Las previsiones son difíciles de hacer,
sobre todo cuando conciernen al futuro.
PIERRE DAC
A Pauline
A Louis
A Georges
– Yo no creía en el destino, ni en las pequeñas señales de la vida que supuestamente nos muestran qué camino tomar. No creía en las historias de videntes, ni en cartas que predicen el futuro. Creía en la simplicidad de las coincidencias, en la verdad del azar.
– Entonces, ¿por qué emprender un viaje tan largo, por qué venir hasta aquí si no creías en nada de todo eso?
– Por culpa de un piano.
– ¿Un piano?
– Estaba desafinado, como esos viejos pianos de ragtime embarrancados en los comedores de los oficiales. Tenía algo peculiar, o quizá lo peculiar era el hombre que lo tocaba.
– ¿Quién lo tocaba?
– Mi vecino de rellano; bueno, no estoy segura del todo.
– ¿La razón de que estés aquí esta noche es que tu vecino tocaba el piano?
– En cierto modo. Cuando sus notas retumbaban por el hueco de la escalera, me daba cuenta de mi soledad; para huir de ella, acepté ir ese fin de semana a Brighton.
– Me lo tienes que contar todo desde el principio, lo veré todo más claro si me lo presentas en orden.
– Es una larga historia.
– No hay prisa. Hay viento marero, está a punto de llover -dijo Rafael acercándose a la ventana-. No me volveré a hacer a la mar hasta dentro de dos o tres días, como pronto. Voy a prepararnos un té y me contarás tu historia, y tienes que prometerme que no te olvidarás de ningún detalle. Si el secreto que me has confiado es cierto, si, a partir de ahora, estamos unidos para siempre, necesito saberlo.

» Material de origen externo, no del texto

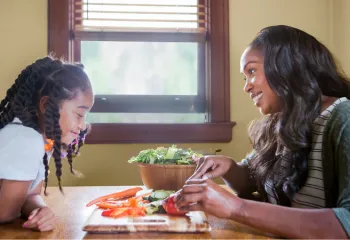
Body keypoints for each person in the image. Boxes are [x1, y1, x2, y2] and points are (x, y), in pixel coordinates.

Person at [174, 25, 350, 239]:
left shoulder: (343, 117)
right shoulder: (281, 121)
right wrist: (229, 167)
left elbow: (346, 224)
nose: (246, 87)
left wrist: (236, 208)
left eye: (251, 71)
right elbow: (251, 180)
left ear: (286, 66)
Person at [0, 57, 94, 232]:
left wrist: (39, 210)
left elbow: (31, 193)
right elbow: (6, 214)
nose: (82, 126)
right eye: (79, 114)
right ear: (46, 105)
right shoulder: (25, 139)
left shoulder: (42, 139)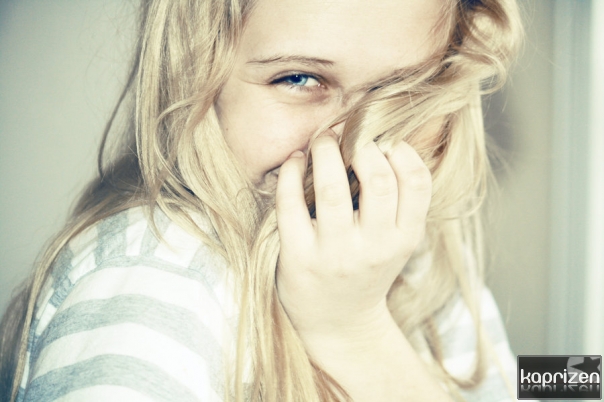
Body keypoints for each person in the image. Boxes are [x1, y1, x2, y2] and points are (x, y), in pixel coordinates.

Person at [0, 0, 523, 400]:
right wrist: (350, 332)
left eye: (407, 91)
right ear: (196, 78)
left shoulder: (425, 258)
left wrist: (359, 328)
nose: (354, 142)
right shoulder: (154, 276)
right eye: (298, 78)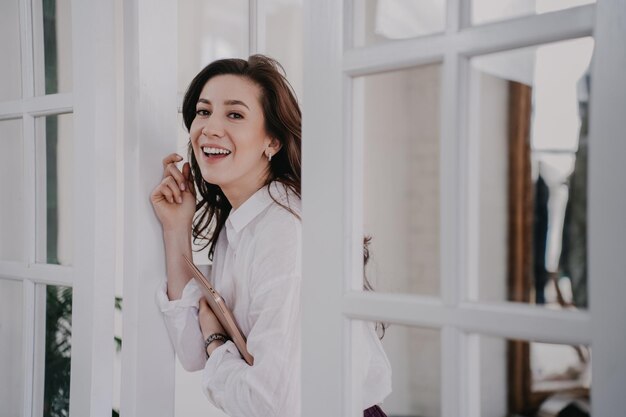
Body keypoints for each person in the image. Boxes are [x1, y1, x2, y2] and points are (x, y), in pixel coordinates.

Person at [150, 55, 391, 417]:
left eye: (235, 114)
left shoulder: (283, 231)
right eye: (203, 111)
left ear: (273, 142)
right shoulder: (243, 223)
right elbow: (189, 350)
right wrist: (176, 228)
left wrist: (217, 342)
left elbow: (269, 402)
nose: (210, 128)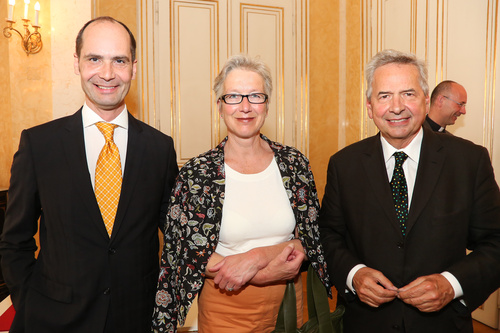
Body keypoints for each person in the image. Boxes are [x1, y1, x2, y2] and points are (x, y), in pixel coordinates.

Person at [0, 16, 179, 333]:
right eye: (94, 59)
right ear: (77, 63)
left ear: (133, 68)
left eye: (119, 60)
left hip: (136, 320)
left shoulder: (160, 149)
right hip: (54, 321)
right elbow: (15, 241)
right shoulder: (39, 144)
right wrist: (29, 303)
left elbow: (179, 238)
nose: (107, 74)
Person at [319, 49, 500, 332]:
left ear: (426, 101)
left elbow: (495, 242)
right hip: (366, 323)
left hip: (444, 325)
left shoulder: (469, 161)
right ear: (369, 107)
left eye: (408, 94)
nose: (397, 107)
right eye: (384, 96)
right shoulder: (344, 165)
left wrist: (452, 284)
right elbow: (329, 235)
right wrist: (354, 274)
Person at [152, 54, 330, 333]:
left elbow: (313, 238)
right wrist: (261, 276)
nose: (245, 107)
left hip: (290, 310)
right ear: (220, 107)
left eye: (255, 96)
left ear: (267, 105)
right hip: (226, 311)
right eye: (233, 96)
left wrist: (257, 257)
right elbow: (183, 251)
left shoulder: (294, 164)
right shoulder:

Rafael se arrodilló ante la estufa de fundición, abrió la pantalla y sopló sobre las ascuas.
La casa de Rafael era tan humilde como su vida. Cuatro paredes, una única habitación, una techumbre rudimentaria, un suelo gastado, una cama, una pila dominada por un viejo grifo del que corría el agua a temperatura ambiente: glacial en invierno y tibia en verano, cuando habría hecho falta lo contrario. Una sola ventana, aunque daba al estrecho del Bósforo; desde la mesa a la que Alice estaba sentada se podían ver los grandes barcos meterse en el canal y, tras ellos, las orillas de Europa.
Alice bebió un sorbo del té que Rafael acababa de servirle y comenzó su relato.